- _Your goal_: I need each line of the entries below that includes the string "Securities".

- _Listed entries_:
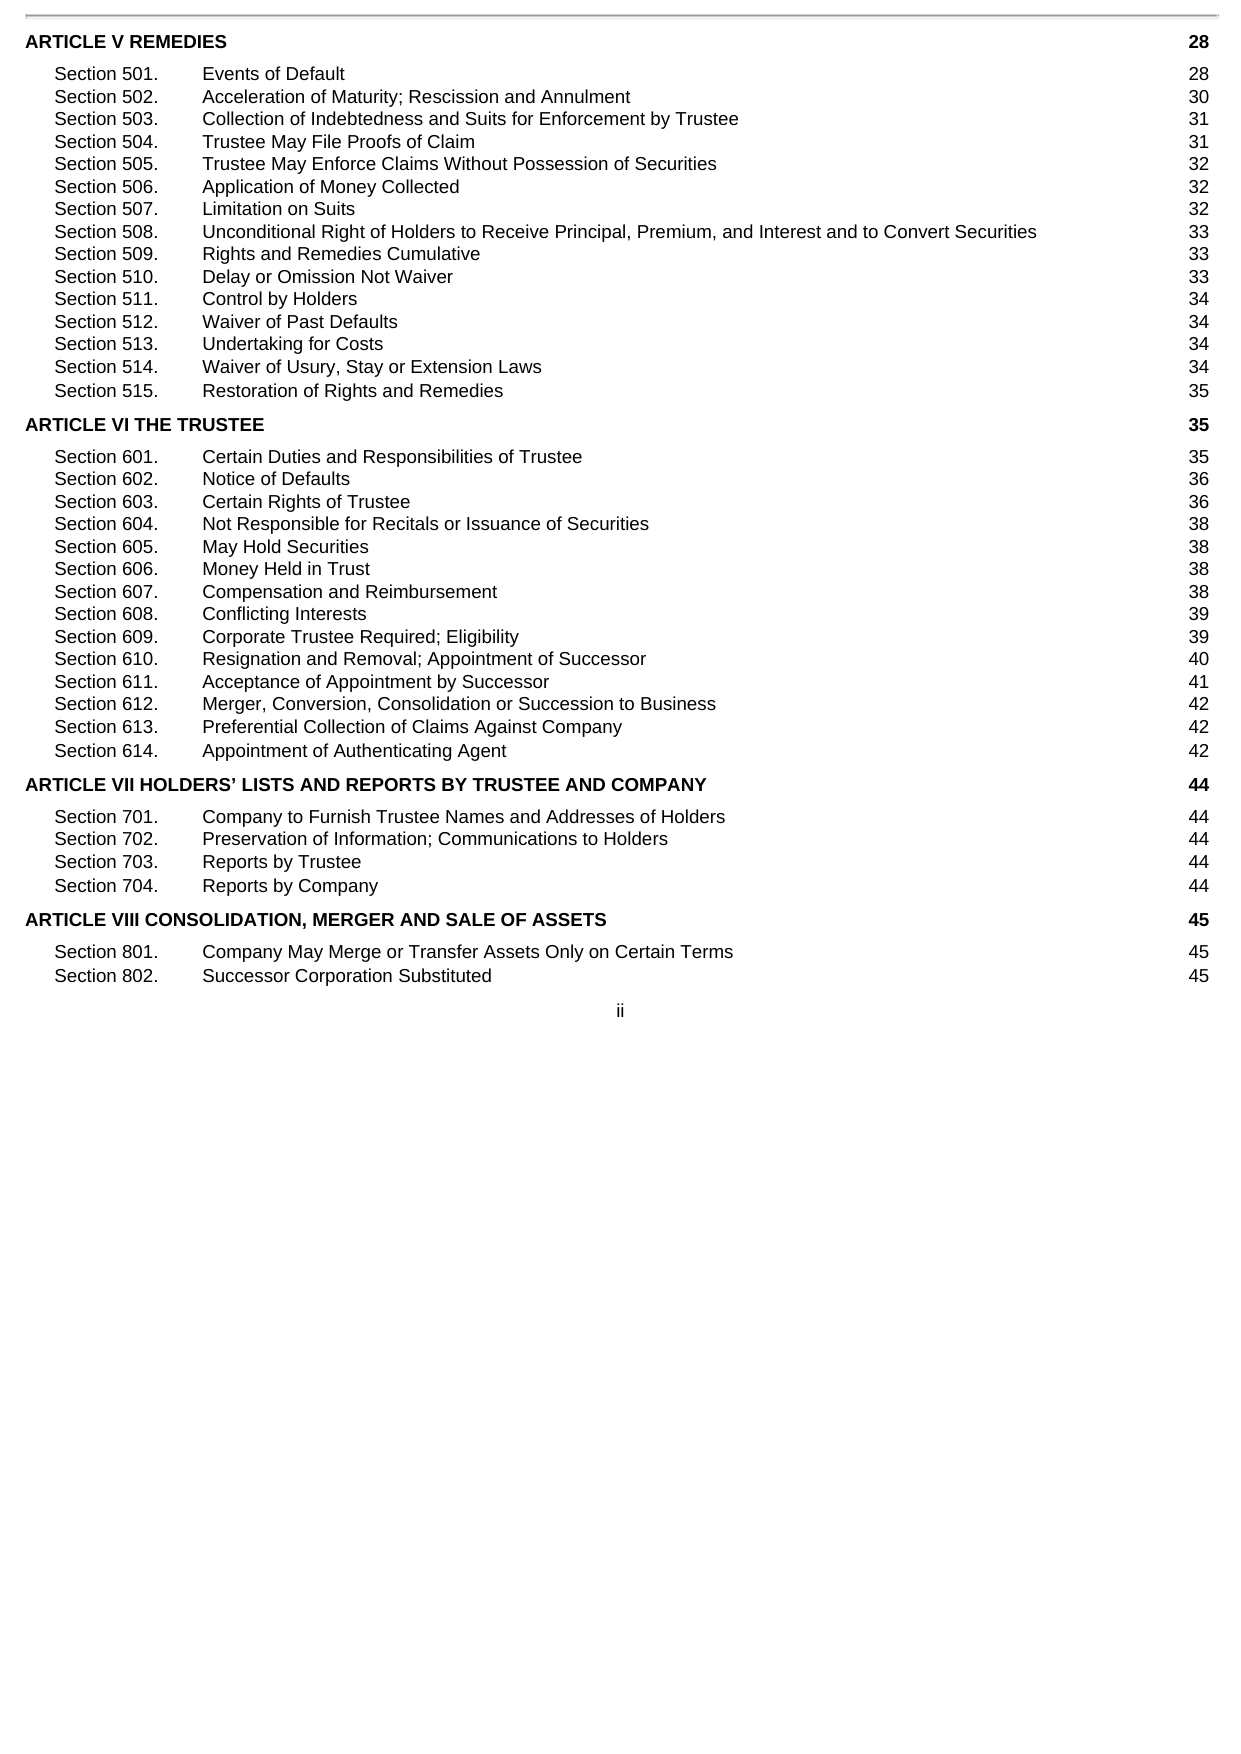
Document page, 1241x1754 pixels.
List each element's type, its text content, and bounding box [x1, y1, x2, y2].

table_cell 28 [1080, 53, 1209, 85]
table_cell 30 [1080, 85, 1209, 107]
table_cell Section 702. [25, 827, 175, 850]
table_cell Company to Furnish Trustee Names and Addresses of Holders [175, 795, 1080, 827]
table_cell 42 [1080, 692, 1209, 715]
table_cell Control by Holders [175, 287, 1080, 310]
table_cell Section 509. [25, 242, 175, 265]
table_cell Section 601. [25, 435, 175, 467]
table_cell 31 [1080, 130, 1209, 152]
table_cell Preferential Collection of Claims Against Company [175, 715, 1080, 737]
table_cell 34 [1080, 355, 1209, 377]
table_cell Section 606. [25, 557, 175, 580]
table_cell Money Held in Trust [175, 557, 1080, 580]
table_cell Section 609. [25, 625, 175, 647]
table_cell 45 [1080, 962, 1209, 986]
table_cell Section 504. [25, 130, 175, 152]
table_cell 38 [1080, 512, 1209, 535]
table_cell Appointment of Authenticating Agent [175, 737, 1080, 761]
table_cell Company May Merge or Transfer Assets Only on Certain Terms [175, 930, 1080, 962]
table_cell Not Responsible for Recitals or Issuance of Securities [175, 512, 1080, 535]
table_cell Section 505. [25, 152, 175, 175]
table_cell 33 [1080, 265, 1209, 287]
table_cell 40 [1080, 647, 1209, 670]
table_cell Section 511. [25, 287, 175, 310]
table_cell ARTICLE VII HOLDERS’ LISTS AND REPORTS BY TRUSTEE AND COMPANY [25, 761, 1080, 795]
table_cell Section 510. [25, 265, 175, 287]
table_cell ARTICLE VI THE TRUSTEE [25, 401, 1080, 435]
table_cell Notice of Defaults [175, 467, 1080, 490]
table_cell 35 [1080, 401, 1209, 435]
table_cell Certain Rights of Trustee [175, 490, 1080, 512]
table_cell Section 703. [25, 850, 175, 872]
table_cell Section 604. [25, 512, 175, 535]
table_cell Acceleration of Maturity; Rescission and Annulment [175, 85, 1080, 107]
picture [23, 14, 1220, 21]
table_cell Section 514. [25, 355, 175, 377]
table_cell ARTICLE VIII CONSOLIDATION, MERGER AND SALE OF ASSETS [25, 896, 1080, 930]
table_cell Section 704. [25, 872, 175, 896]
table_cell 44 [1080, 872, 1209, 896]
table_cell Delay or Omission Not Waiver [175, 265, 1080, 287]
table_cell Section 502. [25, 85, 175, 107]
table_cell Events of Default [175, 53, 1080, 85]
table_header 28 [1080, 28, 1209, 52]
table_cell Section 611. [25, 670, 175, 692]
table_cell Section 507. [25, 197, 175, 220]
text ii [25, 1000, 1215, 1022]
table_cell Unconditional Right of Holders to Receive Principal, Premium, and Interest and to Convert Securities [175, 220, 1080, 242]
table_cell Section 610. [25, 647, 175, 670]
table_cell 44 [1080, 850, 1209, 872]
table_cell Section 603. [25, 490, 175, 512]
table_cell 41 [1080, 670, 1209, 692]
table_header ARTICLE V REMEDIES [25, 28, 1080, 52]
table_cell Section 503. [25, 107, 175, 130]
table_cell 34 [1080, 310, 1209, 332]
table_cell 44 [1080, 761, 1209, 795]
table_cell Section 515. [25, 377, 175, 401]
table_cell Compensation and Reimbursement [175, 580, 1080, 602]
table_cell Limitation on Suits [175, 197, 1080, 220]
table_cell Waiver of Usury, Stay or Extension Laws [175, 355, 1080, 377]
table_cell Collection of Indebtedness and Suits for Enforcement by Trustee [175, 107, 1080, 130]
table_cell Application of Money Collected [175, 175, 1080, 197]
table_cell Section 506. [25, 175, 175, 197]
table_cell Trustee May Enforce Claims Without Possession of Securities [175, 152, 1080, 175]
table_cell 36 [1080, 490, 1209, 512]
table_cell 45 [1080, 930, 1209, 962]
table_cell Reports by Trustee [175, 850, 1080, 872]
table_cell 44 [1080, 827, 1209, 850]
table_cell Reports by Company [175, 872, 1080, 896]
table_cell Rights and Remedies Cumulative [175, 242, 1080, 265]
table_cell Section 607. [25, 580, 175, 602]
table_cell 33 [1080, 242, 1209, 265]
table_cell Certain Duties and Responsibilities of Trustee [175, 435, 1080, 467]
table_cell Section 501. [25, 53, 175, 85]
table_cell Preservation of Information; Communications to Holders [175, 827, 1080, 850]
table_cell Section 508. [25, 220, 175, 242]
table_cell Section 613. [25, 715, 175, 737]
table_cell Section 612. [25, 692, 175, 715]
table_cell 42 [1080, 715, 1209, 737]
table_cell 38 [1080, 580, 1209, 602]
table_cell 35 [1080, 377, 1209, 401]
table_cell 34 [1080, 332, 1209, 355]
table_cell Acceptance of Appointment by Successor [175, 670, 1080, 692]
table_cell Section 602. [25, 467, 175, 490]
table_cell Restoration of Rights and Remedies [175, 377, 1080, 401]
table_cell 45 [1080, 896, 1209, 930]
table_cell Section 801. [25, 930, 175, 962]
table_cell 42 [1080, 737, 1209, 761]
table_cell Section 614. [25, 737, 175, 761]
table_cell Resignation and Removal; Appointment of Successor [175, 647, 1080, 670]
table_cell 33 [1080, 220, 1209, 242]
table_cell 31 [1080, 107, 1209, 130]
table_cell Section 802. [25, 962, 175, 986]
table_cell Waiver of Past Defaults [175, 310, 1080, 332]
table_cell 36 [1080, 467, 1209, 490]
table_cell Merger, Conversion, Consolidation or Succession to Business [175, 692, 1080, 715]
table_cell Undertaking for Costs [175, 332, 1080, 355]
table_cell 39 [1080, 625, 1209, 647]
table_cell 35 [1080, 435, 1209, 467]
table_cell Trustee May File Proofs of Claim [175, 130, 1080, 152]
table_cell 39 [1080, 602, 1209, 625]
table_cell 38 [1080, 535, 1209, 557]
table_cell Section 701. [25, 795, 175, 827]
table_cell 32 [1080, 175, 1209, 197]
table_cell 44 [1080, 795, 1209, 827]
table_cell 34 [1080, 287, 1209, 310]
table_cell 38 [1080, 557, 1209, 580]
table_cell 32 [1080, 152, 1209, 175]
table_cell Successor Corporation Substituted [175, 962, 1080, 986]
table_cell Conflicting Interests [175, 602, 1080, 625]
table_cell Section 605. [25, 535, 175, 557]
table_cell 32 [1080, 197, 1209, 220]
table_cell Section 512. [25, 310, 175, 332]
table_cell May Hold Securities [175, 535, 1080, 557]
table_cell Section 608. [25, 602, 175, 625]
table_cell Corporate Trustee Required; Eligibility [175, 625, 1080, 647]
table_cell Section 513. [25, 332, 175, 355]
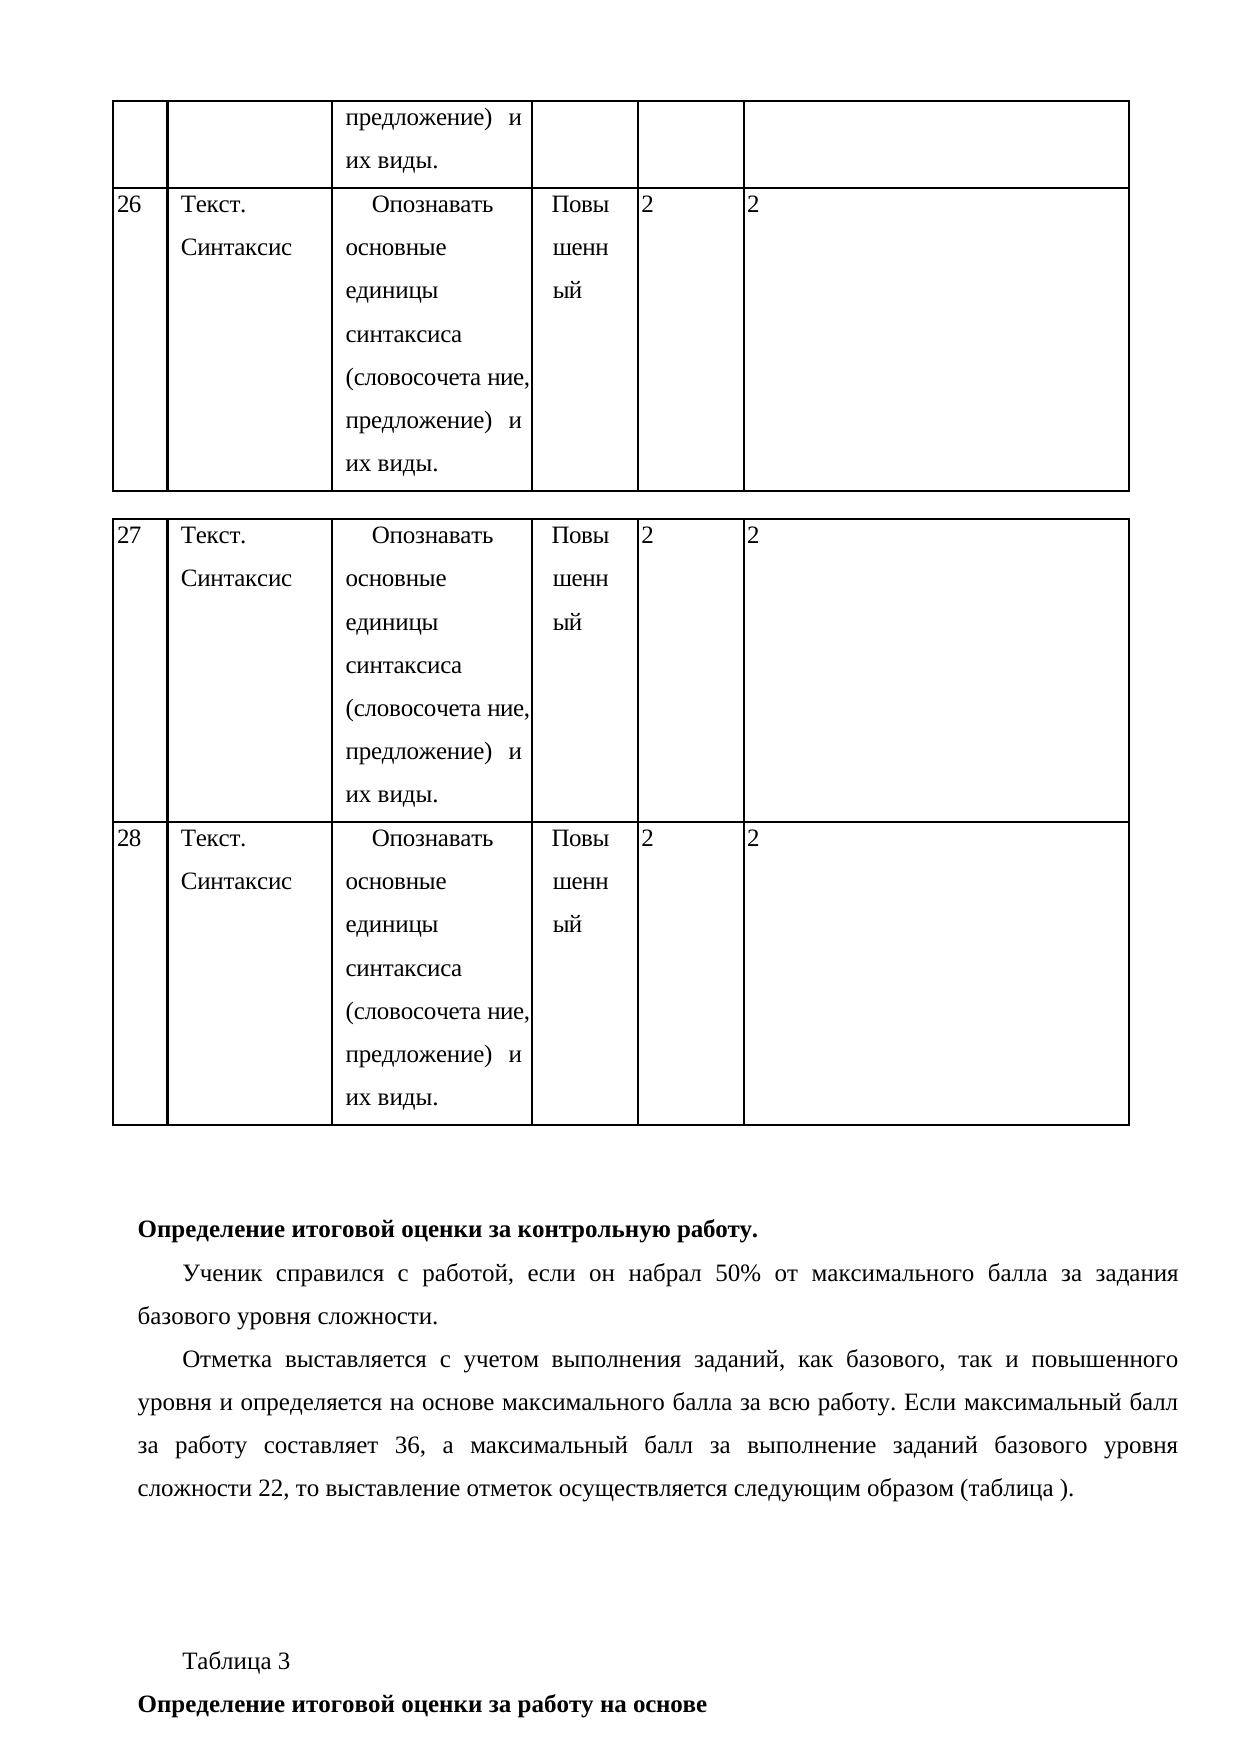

- _Response to this task_:
table_cell Not Responsible for Recitals or Issuance of Securities [175, 512, 1080, 535]
table_cell Unconditional Right of Holders to Receive Principal, Premium, and Interest and to Convert Securities [175, 220, 1080, 242]
table_cell Trustee May Enforce Claims Without Possession of Securities [175, 152, 1080, 175]
table_cell May Hold Securities [175, 535, 1080, 557]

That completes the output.